Q: What was the nature of the early media coverage of the drug, and the people who were using it?

Siff: The media coverage was enthusiastic—overly enthusiastic, subsequent history has shown. Scholars have frequently noted the tendency of the news media to dispense with caution and focus on the most sensational implication of a scientific study, to the detriment of accuracy. This was certainly the case with LSD. The news media took scientific studies, which often had flawed conclusions to begin with, and extended them as far as they could go.

The LSD users described in early media reports were typically volunteers for the laboratory experiments or the men who were conducting the experiments. Physicians and psychologists involved in these studies typically took LSD themselves, as part of the value of the drug was thought to be the insight it gave into the experience of mental illness. Later investigators charged that the popularity of LSD with researchers, some of whom also introduced the drug to social settings, also had a contaminating effect on the research.

Q: We’re familiar with many of the figures tied to the use of LSD like Timothy Leary, Ken Kesey and the Merry Pranksters. But what other high profile figures and celebrities were open LSD users before the “psychedelic 60s?”

Siff: I think what people forget is the brief popularity of the drug within the clinical practice of psychology. Practices in New York and California offered LSD a trendy treatment to well-heeled patients struggling with anything from depression and sexual issues to existential angst. It was also offered on a fee-for-service basis to people who didn’t have any particular problem at all. My impression is that it was popular then with a similar patient demographic to those who might pursue Botox with a celebrity doctor today; that is, anyone with the interest, connections and funds.

Probably the most influential LSD advocate not from the counterculture was movie star Cary Grant. In 1959, Grant began talking about the improvements to his mental health wrought by LSD to virtually anyone who would listen. This was featured widely in gossip columns and women’s magazines of the time. Grant continued to talk to reporters about his successful results with LSD therapy until his death in 1986.

Q: When did the first signs of government interaction and regulation in regards of psychedelic drugs start to appear?

Siff: The U.S. government regulated LSD and other psychedelic drugs as an afterthought to more pressing concerns.
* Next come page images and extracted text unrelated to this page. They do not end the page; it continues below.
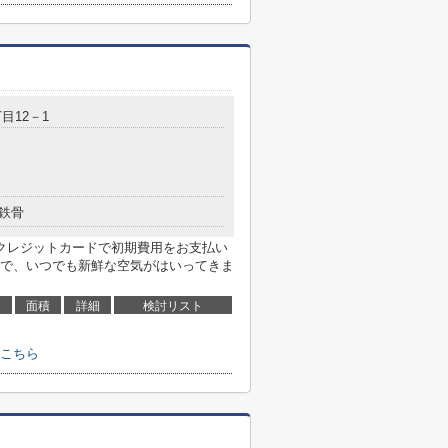
目12－1
鉄骨
クレジットカードで初期費用をお支払い
で、いつでも新鮮な空気がはいってきま
面積
詳細
検討リスト
こちら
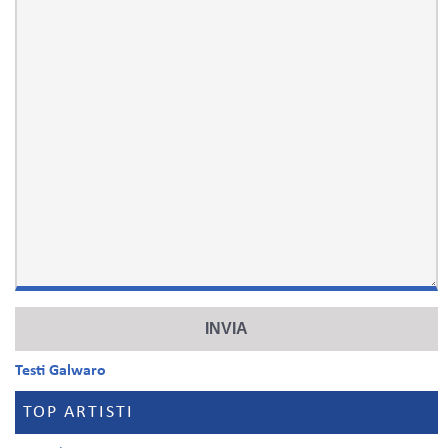
Testi Galwaro
TOP ARTISTI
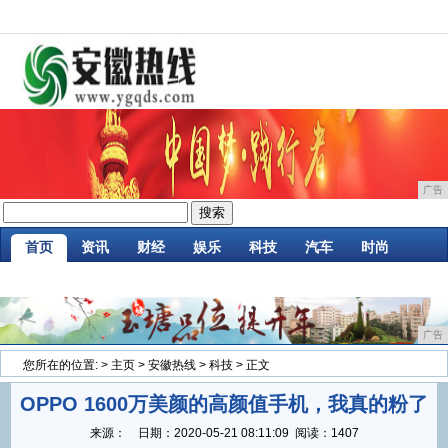
广告
首页
资讯
财经
娱乐
科技
汽车
时尚
企业
游戏
美食
商讯
消费
微商
广告
您所在的位置:
>
主页
>
安徽热线
>
科技
> 正文
OPPO 1600万美颜的高颜值手机，我真的粉了
来源：
日期：
2020-05-21 08:11:09
阅读：1407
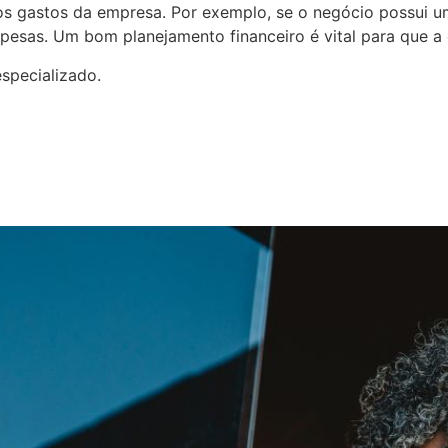
r os gastos da empresa. Por exemplo, se o negócio possui 
spesas. Um bom planejamento financeiro é vital para que a
specializado.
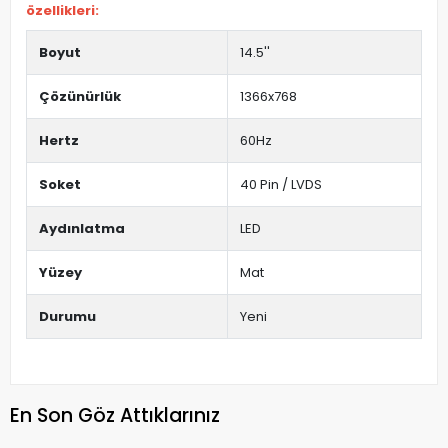
özellikleri:
Boyut
14.5''
Çözünürlük
1366x768
Hertz
60Hz
Soket
40 Pin / LVDS
Aydınlatma
LED
Yüzey
Mat
Durumu
Yeni
En Son Göz Attıklarınız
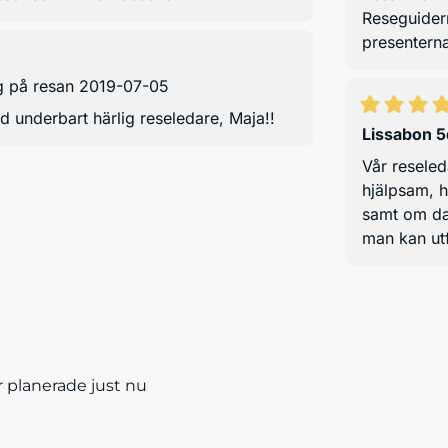
Reseguidern
presenterna
g på resan 2019-07-05
d underbart härlig reseledare, Maja!!
Lissabon 5
Vår resele
hjälpsam, h
samt om dag
man kan utf
 planerade just nu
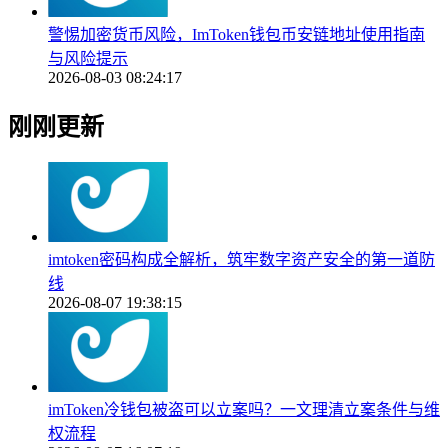
警惕加密货币风险，ImToken钱包币安链地址使用指南
与风险提示
2026-08-03 08:24:17
刚刚更新
imtoken密码构成全解析，筑牢数字资产安全的第一道防
线
2026-08-07 19:38:15
imToken冷钱包被盗可以立案吗？一文理清立案条件与维
权流程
In 1962, the initial legislation restricting access to LSD and other experimental drugs passed Congress in response to deformed babies being born due to Thalidomide, a drug offered in other countries for morning sickness.

The second major piece of federal legislation regulating LSD was the Drug Control Amendments of 1965, which were really targeted at unmonitored use of the prescription amphetamines and barbiturates. However, the law was written to allow the secretary of the FDA to extend the law’s reach to other stimulants, tranquilizers and drugs with “hallucinogenic effect.”

On the federal level there was a great deal of ambivalence toward criminal sanctions for LSD use through the 1960s, out of concern that the penalties would fall on basically non-criminal college kids.

In 1970, during Richard Nixon’s administration, LSD was classified as a “Schedule 1” drug, the most prohibited class of drugs, judged to have no currently accepted medical use and a high potential for abuse. Marijuana was classified in the same category.

Q: When did the media lose interest in covering LSD?

Siff: The news media lost interest in covering LSD around 1970, at the same time that use of the drug was increasing dramatically. It may be surprising to some readers to learn that LSD use was actually much higher during the beginning of the 1970s than in the 1960s. Scholars have speculated that we think of LSD as a drug of the 1960s because of all the media coverage.

I think there were several reasons for the sudden decline in interest. The most enthusiastic coverage of LSD took place while the drug’s legal status was ambiguous, and when its advocates, particularly Timothy Leary, still enjoyed some legitimacy. I think it seemed less appropriate for mainstream journalists to explore psychedelic experience after the law prohibited LSD and Leary was jailed on drug charges. With Nixon in the White House, the notion that society might someday accept drug use for mysticism and self-improvement increasingly seemed like a pipe dream.